Exercise requirements:
Retype the opening lines of the data exactly, stopping after the line that contains "pinky tip: (152, 237)". Skip every picture.

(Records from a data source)
[Start of Attachment]
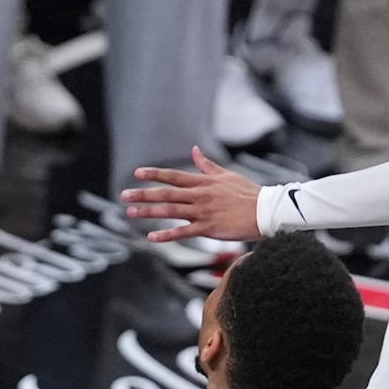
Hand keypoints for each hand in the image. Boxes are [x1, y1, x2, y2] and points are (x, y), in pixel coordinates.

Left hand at [121, 147, 262, 242]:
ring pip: (171, 211)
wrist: (264, 211)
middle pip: (167, 193)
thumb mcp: (226, 174)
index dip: (155, 174)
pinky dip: (167, 235)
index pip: (174, 176)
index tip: (137, 173)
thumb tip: (194, 150)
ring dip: (149, 212)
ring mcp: (203, 212)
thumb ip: (207, 165)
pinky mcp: (209, 228)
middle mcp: (200, 195)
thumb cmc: (247, 193)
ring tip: (131, 213)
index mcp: (203, 182)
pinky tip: (152, 237)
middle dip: (144, 194)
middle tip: (124, 195)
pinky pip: (184, 232)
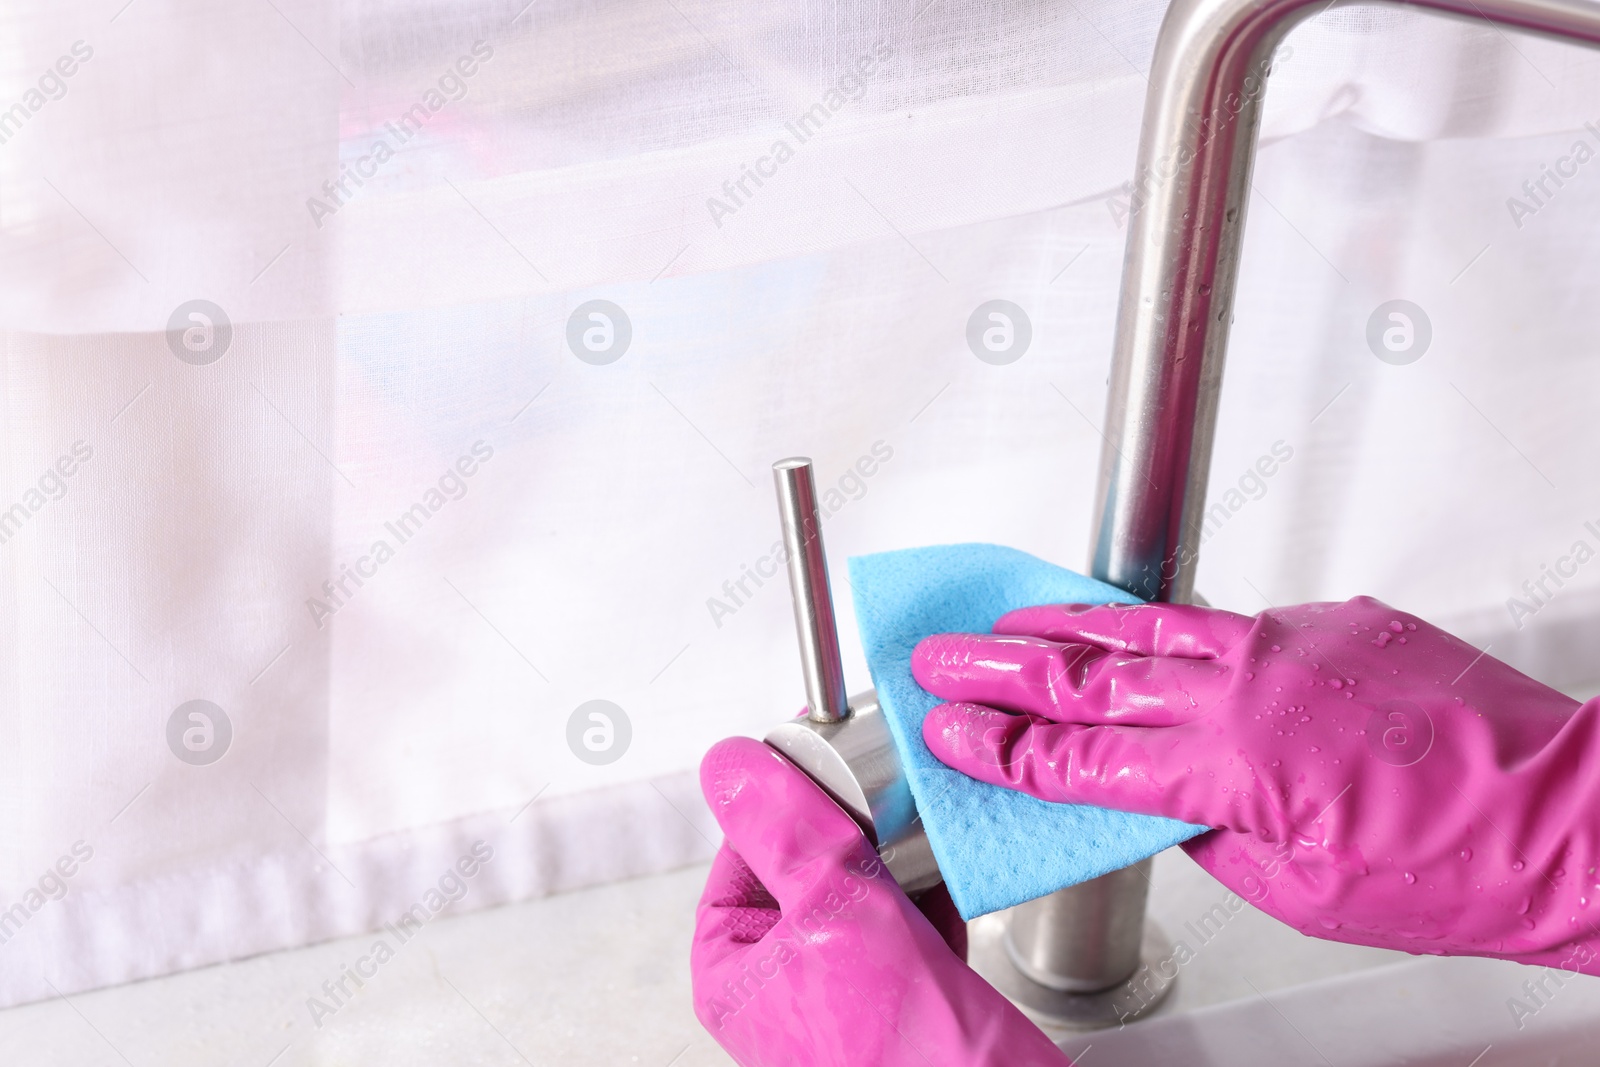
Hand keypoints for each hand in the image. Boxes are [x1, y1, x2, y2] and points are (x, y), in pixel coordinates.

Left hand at [692, 737, 1067, 1066]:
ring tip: (916, 825)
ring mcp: (845, 994)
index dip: (782, 804)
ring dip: (893, 857)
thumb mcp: (835, 912)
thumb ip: (785, 833)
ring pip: (860, 894)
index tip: (818, 765)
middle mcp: (784, 985)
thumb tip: (730, 767)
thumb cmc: (903, 1056)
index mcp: (737, 973)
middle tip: (877, 791)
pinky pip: (907, 926)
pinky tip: (948, 869)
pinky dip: (929, 895)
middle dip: (848, 830)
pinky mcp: (904, 1000)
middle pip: (803, 870)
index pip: (740, 855)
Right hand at [912, 597, 1599, 973]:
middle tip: (941, 660)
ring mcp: (1291, 641)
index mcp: (1230, 765)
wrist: (1566, 813)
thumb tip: (1158, 802)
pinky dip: (1170, 631)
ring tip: (1010, 624)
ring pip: (1151, 627)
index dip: (1004, 750)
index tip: (954, 736)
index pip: (1081, 759)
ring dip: (1069, 628)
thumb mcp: (1297, 888)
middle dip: (1002, 669)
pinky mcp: (1331, 621)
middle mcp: (1250, 686)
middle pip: (1092, 676)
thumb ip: (1207, 830)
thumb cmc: (1456, 868)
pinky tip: (1140, 632)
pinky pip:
[End of Attachment]
Task result:
Hand keypoints for each hand in the image. Boxes are [x1, y1, x2, y2] and points are (x, y), in pixel coordinates.

Left hand at [121, 147, 262, 242]:
ring pip: (171, 211)
wrist: (264, 211)
middle pip: (167, 193)
thumb mcp: (226, 174)
index dip: (155, 174)
pinky dip: (167, 235)
index pip: (174, 176)
index tip: (137, 173)
thumb tip: (194, 150)
ring dip: (149, 212)
ring mcp: (203, 212)
thumb ip: (207, 165)
pinky mcp: (209, 228)
middle mcp: (200, 195)
thumb cmc: (247, 193)
ring tip: (131, 213)
index mcp: (203, 182)
pinky tip: (152, 237)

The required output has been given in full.